Each lease contained clauses compliant with the RSLA. The landlord proposed to terminate each lease on 18 November 2018 and offered compensation for the value of the tenants’ existing fit outs, acknowledging that the landlord was liable to do so under section 46K of the RSLA.

However, the tenants argued they were also entitled to compensation under section 43(1)(f) of the RSLA as there was still 2 years left to run on their leases. Central to the tenants’ argument was that the demolition works caused them to vacate the premises “before the end of the lease”, thereby triggering the application of section 43(1)(f).

The court acknowledged section 43 was implied into the leases, but its application was only enlivened in circumstances where a demolition causes the tenant to vacate before the end of the lease. Unfortunately for the tenants, the lease ended on 18 November 2018 and the demolition works were due to commence after this date.

The fact that demolition works were to occur after the tenant no longer (legally) occupied the premises demonstrated that it was not the demolition works that caused the tenant to vacate, but rather a valid termination of the lease.

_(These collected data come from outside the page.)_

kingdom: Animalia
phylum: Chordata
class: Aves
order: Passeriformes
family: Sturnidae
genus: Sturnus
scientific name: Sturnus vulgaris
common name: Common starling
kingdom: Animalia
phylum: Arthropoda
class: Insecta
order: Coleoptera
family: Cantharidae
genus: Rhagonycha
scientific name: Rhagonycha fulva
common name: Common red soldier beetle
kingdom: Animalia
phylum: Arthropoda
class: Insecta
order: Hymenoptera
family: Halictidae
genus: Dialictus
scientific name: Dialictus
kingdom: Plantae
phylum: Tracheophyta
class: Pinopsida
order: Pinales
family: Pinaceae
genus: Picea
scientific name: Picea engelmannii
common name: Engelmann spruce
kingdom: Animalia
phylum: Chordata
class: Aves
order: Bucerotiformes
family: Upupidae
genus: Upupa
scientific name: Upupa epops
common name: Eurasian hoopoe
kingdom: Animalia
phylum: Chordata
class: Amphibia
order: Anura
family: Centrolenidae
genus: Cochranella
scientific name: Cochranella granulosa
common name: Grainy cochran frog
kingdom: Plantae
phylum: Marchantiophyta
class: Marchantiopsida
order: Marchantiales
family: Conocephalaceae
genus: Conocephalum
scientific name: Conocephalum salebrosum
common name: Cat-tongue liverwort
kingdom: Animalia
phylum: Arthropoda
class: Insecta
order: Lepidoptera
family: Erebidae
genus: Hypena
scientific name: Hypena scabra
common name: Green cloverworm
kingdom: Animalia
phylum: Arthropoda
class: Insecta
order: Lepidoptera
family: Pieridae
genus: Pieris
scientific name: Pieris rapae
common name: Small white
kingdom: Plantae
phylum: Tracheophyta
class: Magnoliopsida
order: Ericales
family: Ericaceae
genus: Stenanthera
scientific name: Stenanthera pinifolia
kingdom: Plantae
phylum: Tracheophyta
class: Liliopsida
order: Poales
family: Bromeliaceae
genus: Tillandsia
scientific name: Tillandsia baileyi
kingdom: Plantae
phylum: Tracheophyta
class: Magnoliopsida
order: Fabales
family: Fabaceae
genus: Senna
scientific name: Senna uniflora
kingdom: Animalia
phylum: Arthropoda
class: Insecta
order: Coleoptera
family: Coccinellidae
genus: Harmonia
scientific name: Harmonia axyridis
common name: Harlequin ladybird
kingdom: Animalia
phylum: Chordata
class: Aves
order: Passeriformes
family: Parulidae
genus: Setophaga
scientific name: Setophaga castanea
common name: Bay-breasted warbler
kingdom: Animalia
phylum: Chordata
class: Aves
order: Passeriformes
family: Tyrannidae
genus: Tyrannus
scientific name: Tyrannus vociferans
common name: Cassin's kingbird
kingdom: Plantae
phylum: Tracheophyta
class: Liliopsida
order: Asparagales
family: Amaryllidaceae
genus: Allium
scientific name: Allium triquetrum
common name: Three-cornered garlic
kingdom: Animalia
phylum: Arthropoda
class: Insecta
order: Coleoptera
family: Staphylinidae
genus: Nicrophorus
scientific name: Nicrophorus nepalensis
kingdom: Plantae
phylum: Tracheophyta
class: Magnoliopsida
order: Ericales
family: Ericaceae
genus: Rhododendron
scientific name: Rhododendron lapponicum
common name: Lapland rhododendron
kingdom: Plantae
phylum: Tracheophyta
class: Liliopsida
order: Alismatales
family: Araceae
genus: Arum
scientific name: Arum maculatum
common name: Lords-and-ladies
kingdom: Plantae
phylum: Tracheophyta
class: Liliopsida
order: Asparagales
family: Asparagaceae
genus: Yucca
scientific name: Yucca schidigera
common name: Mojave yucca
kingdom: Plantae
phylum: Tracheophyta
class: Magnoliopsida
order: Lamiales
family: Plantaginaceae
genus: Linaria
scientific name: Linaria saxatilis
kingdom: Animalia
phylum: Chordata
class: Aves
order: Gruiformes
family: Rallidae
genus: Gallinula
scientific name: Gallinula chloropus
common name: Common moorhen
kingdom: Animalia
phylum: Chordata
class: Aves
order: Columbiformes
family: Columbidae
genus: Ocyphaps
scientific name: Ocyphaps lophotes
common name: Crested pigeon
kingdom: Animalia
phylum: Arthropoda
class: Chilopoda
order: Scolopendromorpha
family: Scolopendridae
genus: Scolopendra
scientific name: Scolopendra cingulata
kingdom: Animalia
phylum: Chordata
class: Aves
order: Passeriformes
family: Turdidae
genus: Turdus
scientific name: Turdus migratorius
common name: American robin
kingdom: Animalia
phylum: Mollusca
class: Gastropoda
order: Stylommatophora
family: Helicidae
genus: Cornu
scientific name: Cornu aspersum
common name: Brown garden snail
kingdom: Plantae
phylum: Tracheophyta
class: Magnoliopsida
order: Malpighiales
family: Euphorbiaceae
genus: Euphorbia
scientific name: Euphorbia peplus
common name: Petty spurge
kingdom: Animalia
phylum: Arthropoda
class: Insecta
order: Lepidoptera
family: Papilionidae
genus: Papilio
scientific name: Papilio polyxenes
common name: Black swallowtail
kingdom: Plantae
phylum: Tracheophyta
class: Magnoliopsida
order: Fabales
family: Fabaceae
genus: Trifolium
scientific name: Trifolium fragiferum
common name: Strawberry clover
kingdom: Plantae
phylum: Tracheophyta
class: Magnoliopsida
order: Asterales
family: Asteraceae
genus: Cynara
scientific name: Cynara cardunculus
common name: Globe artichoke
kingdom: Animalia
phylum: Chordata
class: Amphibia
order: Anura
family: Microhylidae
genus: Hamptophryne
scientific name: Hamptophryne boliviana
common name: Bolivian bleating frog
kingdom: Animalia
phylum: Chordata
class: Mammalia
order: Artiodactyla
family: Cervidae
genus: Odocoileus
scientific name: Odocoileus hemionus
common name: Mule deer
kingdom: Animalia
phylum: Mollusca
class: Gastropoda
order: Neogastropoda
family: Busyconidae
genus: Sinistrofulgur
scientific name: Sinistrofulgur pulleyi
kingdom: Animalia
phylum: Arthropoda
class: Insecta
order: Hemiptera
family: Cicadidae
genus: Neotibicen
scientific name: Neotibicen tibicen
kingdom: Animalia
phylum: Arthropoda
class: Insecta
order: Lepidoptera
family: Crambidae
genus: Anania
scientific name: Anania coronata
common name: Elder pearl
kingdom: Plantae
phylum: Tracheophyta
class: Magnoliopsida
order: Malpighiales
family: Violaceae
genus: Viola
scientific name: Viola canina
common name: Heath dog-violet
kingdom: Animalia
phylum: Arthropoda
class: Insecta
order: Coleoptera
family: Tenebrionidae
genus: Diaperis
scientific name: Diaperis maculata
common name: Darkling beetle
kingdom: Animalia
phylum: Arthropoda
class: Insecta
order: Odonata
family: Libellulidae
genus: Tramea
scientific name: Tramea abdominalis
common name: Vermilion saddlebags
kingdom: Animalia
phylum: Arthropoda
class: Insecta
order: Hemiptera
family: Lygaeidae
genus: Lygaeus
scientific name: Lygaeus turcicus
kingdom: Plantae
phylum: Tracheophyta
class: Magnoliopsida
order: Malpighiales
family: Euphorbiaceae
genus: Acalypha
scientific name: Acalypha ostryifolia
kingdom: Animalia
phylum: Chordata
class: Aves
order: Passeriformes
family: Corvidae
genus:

The focus of section 43 is to compensate for acts which occur during the currency of the lease and which interfere with a tenant’s use and enjoyment of the premises. In this case the tenants failed to show that the demolition works, not merely the prospect of them, caused them to vacate the shop before the end of the lease.

By way of comparison, had the landlord commenced the demolition works before 18 November 2018, then this would have enlivened section 43 due to the disturbance.